**Set problem**
Repeat every line of the material below without changing a single character.

***** Stored rows *****

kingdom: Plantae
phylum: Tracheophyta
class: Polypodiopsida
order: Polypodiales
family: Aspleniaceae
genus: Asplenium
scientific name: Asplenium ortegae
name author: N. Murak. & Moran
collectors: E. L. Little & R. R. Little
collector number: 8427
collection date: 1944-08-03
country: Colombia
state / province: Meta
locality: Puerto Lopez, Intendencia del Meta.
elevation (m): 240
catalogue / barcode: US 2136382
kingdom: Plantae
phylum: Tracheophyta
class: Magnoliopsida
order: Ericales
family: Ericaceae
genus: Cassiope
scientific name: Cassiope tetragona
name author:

*****

**Task output**
kingdom: Plantae
phylum: Tracheophyta
class: Polypodiopsida
order: Polypodiales
family: Aspleniaceae
genus: Asplenium
scientific name: Asplenium ortegae
name author: N. Murak. & Moran
collectors: E. L. Little & R. R. Little
collector number: 8427
collection date: 1944-08-03
country: Colombia
state / province: Meta
locality: Puerto Lopez, Intendencia del Meta.
elevation (m): 240
catalogue / barcode: US 2136382
kingdom: Plantae
phylum: Tracheophyta
class: Magnoliopsida
order: Ericales
family: Ericaceae
genus: Cassiope
scientific name: Cassiope tetragona
name author:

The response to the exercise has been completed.